◆ What this task involves
After reading each line of the entries, give the number of lines that contain "swapfile" and nothing else.

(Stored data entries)
# # #

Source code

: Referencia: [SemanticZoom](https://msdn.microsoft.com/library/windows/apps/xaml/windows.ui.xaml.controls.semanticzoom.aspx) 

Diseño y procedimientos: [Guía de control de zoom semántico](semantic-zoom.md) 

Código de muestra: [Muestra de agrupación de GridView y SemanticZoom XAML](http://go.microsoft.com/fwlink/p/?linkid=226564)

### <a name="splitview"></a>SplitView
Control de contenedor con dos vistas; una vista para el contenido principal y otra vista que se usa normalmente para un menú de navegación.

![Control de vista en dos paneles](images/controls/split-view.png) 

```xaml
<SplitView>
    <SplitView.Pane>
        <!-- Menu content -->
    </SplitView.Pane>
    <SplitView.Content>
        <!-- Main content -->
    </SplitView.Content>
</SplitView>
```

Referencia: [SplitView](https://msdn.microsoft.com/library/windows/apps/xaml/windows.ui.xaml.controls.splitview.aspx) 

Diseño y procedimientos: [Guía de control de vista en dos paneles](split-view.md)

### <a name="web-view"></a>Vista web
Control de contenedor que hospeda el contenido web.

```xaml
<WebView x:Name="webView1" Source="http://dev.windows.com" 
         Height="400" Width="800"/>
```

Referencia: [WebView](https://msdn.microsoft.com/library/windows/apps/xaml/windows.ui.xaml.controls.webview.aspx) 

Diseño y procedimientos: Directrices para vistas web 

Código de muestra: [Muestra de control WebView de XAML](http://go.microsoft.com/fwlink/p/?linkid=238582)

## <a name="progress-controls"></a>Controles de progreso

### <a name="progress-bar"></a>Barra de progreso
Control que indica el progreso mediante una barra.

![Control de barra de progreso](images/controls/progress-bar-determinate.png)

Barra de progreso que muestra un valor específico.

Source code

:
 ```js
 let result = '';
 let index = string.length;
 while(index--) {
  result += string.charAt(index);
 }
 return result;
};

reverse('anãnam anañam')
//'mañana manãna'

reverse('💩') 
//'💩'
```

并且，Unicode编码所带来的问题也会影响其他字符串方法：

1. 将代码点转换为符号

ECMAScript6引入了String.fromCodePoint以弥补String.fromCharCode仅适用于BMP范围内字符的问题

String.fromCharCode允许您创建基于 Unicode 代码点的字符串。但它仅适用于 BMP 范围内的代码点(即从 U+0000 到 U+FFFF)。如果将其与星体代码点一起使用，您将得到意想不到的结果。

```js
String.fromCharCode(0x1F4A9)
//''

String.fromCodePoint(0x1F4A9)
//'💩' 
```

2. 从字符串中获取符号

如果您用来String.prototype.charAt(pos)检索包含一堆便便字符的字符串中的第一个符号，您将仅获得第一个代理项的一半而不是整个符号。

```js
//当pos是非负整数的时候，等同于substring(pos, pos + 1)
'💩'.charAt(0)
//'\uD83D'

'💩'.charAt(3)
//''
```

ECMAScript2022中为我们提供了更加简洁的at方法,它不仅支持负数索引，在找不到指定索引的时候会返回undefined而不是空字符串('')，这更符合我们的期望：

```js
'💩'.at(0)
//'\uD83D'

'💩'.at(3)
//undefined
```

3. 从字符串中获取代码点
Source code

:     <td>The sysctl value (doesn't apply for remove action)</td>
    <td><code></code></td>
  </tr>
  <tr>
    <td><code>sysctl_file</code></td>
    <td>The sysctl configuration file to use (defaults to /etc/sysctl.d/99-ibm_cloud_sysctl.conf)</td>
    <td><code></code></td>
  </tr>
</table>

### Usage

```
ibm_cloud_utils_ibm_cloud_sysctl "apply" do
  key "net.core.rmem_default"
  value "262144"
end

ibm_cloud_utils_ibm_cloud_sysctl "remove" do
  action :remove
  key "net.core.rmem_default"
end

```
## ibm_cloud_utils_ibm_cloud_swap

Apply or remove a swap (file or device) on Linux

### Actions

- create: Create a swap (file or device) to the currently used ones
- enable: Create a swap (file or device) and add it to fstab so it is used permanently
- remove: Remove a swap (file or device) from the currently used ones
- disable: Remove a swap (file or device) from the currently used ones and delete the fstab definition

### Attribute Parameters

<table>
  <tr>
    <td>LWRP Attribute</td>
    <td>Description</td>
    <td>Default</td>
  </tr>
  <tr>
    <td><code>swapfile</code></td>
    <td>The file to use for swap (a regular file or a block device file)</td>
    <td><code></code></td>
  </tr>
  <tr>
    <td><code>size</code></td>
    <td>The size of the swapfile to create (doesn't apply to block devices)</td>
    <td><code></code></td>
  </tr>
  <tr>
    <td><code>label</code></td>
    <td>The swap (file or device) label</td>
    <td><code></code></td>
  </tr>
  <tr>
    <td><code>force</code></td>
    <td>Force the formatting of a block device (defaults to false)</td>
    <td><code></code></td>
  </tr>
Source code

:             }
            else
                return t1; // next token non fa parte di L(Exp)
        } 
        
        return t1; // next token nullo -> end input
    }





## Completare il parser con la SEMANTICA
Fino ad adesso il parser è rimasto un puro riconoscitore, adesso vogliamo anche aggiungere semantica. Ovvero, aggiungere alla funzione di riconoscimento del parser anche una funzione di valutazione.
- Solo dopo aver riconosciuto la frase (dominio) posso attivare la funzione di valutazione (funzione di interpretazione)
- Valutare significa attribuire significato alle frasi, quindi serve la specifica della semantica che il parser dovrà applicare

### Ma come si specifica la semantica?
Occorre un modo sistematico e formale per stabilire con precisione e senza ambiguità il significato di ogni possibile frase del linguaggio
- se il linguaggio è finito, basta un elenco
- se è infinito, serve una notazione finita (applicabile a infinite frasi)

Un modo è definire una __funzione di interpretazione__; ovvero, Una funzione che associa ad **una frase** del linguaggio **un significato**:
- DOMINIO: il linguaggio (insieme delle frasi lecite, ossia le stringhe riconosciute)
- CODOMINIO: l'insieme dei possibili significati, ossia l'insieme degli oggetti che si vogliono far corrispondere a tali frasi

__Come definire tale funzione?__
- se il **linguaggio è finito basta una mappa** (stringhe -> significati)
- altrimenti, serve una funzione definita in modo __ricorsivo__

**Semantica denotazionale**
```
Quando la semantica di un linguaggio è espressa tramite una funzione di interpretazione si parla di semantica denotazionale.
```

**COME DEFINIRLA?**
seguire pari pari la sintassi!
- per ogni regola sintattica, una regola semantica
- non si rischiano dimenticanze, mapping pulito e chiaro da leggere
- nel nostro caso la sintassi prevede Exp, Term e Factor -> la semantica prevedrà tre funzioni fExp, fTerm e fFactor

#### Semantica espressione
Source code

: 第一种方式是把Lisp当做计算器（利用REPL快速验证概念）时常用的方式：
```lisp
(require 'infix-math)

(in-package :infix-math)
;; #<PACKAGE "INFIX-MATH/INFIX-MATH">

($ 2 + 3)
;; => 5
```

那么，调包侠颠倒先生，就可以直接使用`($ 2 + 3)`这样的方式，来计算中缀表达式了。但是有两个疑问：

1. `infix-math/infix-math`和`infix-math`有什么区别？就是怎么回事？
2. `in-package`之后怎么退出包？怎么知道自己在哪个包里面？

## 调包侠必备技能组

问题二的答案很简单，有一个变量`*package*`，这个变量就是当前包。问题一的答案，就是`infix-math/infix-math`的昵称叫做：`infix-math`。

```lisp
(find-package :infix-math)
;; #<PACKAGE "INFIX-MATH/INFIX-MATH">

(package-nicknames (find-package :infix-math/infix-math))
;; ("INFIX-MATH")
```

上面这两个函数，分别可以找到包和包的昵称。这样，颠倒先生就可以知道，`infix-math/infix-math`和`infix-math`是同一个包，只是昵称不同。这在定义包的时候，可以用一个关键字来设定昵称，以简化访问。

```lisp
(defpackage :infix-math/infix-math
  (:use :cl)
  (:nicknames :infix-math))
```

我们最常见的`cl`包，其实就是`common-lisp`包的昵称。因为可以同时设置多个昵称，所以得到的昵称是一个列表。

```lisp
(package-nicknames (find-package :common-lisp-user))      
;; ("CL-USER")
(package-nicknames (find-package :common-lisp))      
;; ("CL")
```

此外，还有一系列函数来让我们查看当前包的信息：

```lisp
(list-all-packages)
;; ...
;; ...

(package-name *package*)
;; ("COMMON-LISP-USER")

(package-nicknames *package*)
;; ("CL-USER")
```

# # #

◆ Solution to the problem
2